## EXERCISE INSTRUCTIONS
From the line with "- book stack [923,609,1110,745]" through the line with "cell phone [288,589,405,617]", repeat the entries verbatim, both end lines included, and add nothing.

## LISTED ENTRIES
———

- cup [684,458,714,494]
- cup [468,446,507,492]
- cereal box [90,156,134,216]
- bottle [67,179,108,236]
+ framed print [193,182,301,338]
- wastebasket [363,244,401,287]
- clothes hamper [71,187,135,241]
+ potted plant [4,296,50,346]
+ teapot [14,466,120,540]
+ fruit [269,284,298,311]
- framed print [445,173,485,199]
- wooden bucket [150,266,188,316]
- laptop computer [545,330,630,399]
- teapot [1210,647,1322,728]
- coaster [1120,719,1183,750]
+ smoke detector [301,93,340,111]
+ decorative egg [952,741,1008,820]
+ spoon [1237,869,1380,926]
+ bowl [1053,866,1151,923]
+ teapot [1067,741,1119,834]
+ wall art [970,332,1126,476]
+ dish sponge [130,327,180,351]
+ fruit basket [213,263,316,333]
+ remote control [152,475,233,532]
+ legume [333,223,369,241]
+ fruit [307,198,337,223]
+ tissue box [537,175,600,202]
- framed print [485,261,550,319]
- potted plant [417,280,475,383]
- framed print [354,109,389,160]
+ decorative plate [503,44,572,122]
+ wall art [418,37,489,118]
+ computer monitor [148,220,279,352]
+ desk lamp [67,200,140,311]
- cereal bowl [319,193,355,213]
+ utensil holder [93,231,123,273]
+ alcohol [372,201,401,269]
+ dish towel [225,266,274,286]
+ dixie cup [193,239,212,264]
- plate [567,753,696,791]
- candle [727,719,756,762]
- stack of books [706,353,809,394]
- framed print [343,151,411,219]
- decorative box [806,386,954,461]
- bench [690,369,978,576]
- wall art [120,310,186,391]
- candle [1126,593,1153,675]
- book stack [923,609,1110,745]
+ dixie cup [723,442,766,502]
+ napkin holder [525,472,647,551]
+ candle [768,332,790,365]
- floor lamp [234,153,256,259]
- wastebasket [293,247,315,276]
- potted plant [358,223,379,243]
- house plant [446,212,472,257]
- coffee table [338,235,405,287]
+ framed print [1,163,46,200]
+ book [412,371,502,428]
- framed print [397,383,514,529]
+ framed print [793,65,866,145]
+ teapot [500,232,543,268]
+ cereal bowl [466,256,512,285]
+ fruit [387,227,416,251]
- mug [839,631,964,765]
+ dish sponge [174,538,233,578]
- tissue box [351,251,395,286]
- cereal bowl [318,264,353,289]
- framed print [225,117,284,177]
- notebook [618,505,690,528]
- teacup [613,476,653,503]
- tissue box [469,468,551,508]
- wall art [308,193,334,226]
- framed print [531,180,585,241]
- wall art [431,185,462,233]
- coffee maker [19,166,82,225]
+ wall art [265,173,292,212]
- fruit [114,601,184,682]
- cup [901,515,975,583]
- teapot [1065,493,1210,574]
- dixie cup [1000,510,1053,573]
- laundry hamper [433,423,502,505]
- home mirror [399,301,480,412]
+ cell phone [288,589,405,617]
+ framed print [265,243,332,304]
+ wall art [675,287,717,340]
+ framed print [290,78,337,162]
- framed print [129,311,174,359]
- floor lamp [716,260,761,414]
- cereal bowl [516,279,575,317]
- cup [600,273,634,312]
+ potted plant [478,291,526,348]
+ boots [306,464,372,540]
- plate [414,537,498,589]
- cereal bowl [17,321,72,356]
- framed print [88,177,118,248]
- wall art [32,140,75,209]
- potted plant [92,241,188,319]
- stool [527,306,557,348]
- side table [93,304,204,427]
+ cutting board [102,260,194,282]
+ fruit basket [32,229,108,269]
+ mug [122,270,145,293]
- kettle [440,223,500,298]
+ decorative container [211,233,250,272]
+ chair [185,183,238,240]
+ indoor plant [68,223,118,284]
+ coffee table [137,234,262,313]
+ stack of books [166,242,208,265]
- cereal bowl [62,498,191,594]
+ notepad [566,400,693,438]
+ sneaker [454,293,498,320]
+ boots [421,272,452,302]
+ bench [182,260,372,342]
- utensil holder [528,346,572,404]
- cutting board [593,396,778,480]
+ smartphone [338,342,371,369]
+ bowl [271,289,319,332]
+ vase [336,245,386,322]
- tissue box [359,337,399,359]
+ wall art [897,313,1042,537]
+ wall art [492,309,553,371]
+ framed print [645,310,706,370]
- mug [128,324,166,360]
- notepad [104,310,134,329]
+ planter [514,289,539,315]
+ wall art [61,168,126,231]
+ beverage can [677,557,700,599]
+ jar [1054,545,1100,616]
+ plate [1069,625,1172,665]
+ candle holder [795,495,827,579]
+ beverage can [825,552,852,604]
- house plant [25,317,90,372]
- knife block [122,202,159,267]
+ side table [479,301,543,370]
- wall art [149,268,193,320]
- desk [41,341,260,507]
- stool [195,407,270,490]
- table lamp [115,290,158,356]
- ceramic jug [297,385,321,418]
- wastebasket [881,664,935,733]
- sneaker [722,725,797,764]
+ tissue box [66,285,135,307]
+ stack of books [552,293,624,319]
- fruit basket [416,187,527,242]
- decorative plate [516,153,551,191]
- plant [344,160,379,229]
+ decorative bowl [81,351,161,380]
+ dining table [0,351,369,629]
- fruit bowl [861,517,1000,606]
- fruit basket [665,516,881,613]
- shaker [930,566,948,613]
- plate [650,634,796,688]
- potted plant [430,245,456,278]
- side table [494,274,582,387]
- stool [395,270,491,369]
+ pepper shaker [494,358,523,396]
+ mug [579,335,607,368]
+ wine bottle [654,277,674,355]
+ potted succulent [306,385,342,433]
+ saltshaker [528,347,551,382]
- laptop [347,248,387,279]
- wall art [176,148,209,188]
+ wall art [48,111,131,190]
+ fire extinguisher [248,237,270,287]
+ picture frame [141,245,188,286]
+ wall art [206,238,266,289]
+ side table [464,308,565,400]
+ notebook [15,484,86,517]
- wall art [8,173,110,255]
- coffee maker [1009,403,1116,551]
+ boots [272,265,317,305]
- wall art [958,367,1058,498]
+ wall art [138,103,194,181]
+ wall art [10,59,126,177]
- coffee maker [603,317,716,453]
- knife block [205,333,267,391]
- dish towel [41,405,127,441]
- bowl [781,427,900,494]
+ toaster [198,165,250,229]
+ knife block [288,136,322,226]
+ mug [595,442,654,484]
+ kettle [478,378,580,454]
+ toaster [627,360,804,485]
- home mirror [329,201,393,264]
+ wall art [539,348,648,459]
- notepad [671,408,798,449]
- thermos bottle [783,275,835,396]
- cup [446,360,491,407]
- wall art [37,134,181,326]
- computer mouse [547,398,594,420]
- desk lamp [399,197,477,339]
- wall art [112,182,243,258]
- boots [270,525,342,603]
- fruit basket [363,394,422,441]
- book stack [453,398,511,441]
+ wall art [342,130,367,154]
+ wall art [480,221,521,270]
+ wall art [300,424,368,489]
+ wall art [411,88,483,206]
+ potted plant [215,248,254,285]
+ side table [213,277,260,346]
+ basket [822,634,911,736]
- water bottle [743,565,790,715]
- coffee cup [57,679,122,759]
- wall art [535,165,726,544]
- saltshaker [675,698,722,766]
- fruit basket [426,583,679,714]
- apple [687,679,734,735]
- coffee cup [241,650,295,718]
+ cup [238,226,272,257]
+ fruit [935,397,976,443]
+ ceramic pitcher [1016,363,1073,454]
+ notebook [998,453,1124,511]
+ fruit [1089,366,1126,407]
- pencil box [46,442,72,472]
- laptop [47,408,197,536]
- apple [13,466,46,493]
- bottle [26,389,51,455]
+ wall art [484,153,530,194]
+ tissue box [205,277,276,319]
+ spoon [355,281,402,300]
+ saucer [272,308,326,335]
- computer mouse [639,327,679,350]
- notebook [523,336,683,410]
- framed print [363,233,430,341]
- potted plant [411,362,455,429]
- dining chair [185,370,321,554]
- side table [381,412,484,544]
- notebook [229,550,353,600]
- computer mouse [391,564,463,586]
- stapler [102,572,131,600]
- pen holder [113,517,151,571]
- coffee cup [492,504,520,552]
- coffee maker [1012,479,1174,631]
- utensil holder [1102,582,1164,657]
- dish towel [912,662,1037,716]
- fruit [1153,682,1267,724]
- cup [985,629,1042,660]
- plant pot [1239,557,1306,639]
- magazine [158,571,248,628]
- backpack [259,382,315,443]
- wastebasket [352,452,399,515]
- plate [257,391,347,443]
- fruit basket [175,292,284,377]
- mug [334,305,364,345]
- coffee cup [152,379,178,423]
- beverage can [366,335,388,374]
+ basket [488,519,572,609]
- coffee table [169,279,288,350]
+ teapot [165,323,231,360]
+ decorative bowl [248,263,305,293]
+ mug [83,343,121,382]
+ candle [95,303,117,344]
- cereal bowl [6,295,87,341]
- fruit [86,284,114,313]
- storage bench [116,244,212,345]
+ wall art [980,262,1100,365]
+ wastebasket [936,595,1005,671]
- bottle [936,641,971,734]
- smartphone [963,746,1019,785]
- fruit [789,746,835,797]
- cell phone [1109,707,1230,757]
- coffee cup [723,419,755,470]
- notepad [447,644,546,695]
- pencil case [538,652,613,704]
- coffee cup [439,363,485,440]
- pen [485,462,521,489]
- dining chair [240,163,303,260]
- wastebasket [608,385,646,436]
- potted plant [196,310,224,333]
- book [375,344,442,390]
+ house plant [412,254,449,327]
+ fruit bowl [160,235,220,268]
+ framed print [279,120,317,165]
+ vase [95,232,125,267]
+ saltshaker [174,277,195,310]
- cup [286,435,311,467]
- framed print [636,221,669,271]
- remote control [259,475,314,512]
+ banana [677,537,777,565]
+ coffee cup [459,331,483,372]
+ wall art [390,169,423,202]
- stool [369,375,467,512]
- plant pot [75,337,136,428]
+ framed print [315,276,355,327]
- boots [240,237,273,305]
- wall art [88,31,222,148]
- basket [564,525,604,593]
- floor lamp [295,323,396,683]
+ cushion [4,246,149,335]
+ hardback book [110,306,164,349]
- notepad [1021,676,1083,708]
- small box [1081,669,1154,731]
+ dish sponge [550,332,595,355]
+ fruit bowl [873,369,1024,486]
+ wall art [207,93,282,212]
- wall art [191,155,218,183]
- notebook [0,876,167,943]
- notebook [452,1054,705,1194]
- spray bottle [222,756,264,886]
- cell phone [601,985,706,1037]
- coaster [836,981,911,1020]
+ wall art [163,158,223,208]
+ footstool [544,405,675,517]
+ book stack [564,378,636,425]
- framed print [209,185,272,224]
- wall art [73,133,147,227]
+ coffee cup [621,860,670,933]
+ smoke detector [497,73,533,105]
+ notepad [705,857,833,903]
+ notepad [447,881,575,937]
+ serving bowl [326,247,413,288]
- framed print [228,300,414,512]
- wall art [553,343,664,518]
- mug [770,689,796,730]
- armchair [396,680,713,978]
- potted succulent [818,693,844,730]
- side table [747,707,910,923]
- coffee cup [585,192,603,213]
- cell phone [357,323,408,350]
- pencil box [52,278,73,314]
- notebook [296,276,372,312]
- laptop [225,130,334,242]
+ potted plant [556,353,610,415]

———

## THE ANSWER
- book stack [923,609,1110,745]
+ dixie cup [723,442,766,502]
+ napkin holder [525,472,647,551]
+ candle [768,332,790,365]
- floor lamp [234,153,256,259]
- wastebasket [293,247,315,276]
- potted plant [358,223,379,243]
- house plant [446,212,472,257]
- coffee table [338,235,405,287]
+ framed print [1,163,46,200]
+ book [412,371,502,428]
- framed print [397,383,514,529]
+ framed print [793,65,866,145]
+ teapot [500,232,543,268]
+ cereal bowl [466,256,512,285]
+ fruit [387,227,416,251]
- mug [839,631,964,765]
+ dish sponge [174,538,233,578]
- tissue box [351,251,395,286]
- cereal bowl [318,264,353,289]
- framed print [225,117,284,177]
- notebook [618,505,690,528]
- teacup [613,476,653,503]
- tissue box [469,468,551,508]
- wall art [308,193,334,226]
- framed print [531,180,585,241]
- wall art [431,185,462,233]
- coffee maker [19,166,82,225]
+ wall art [265,173,292,212]
- fruit [114,601,184,682]
- cup [901,515,975,583]
- teapot [1065,493,1210,574]
- dixie cup [1000,510,1053,573]
- laundry hamper [433,423,502,505]
- home mirror [399,301,480,412]
+ cell phone [288,589,405,617]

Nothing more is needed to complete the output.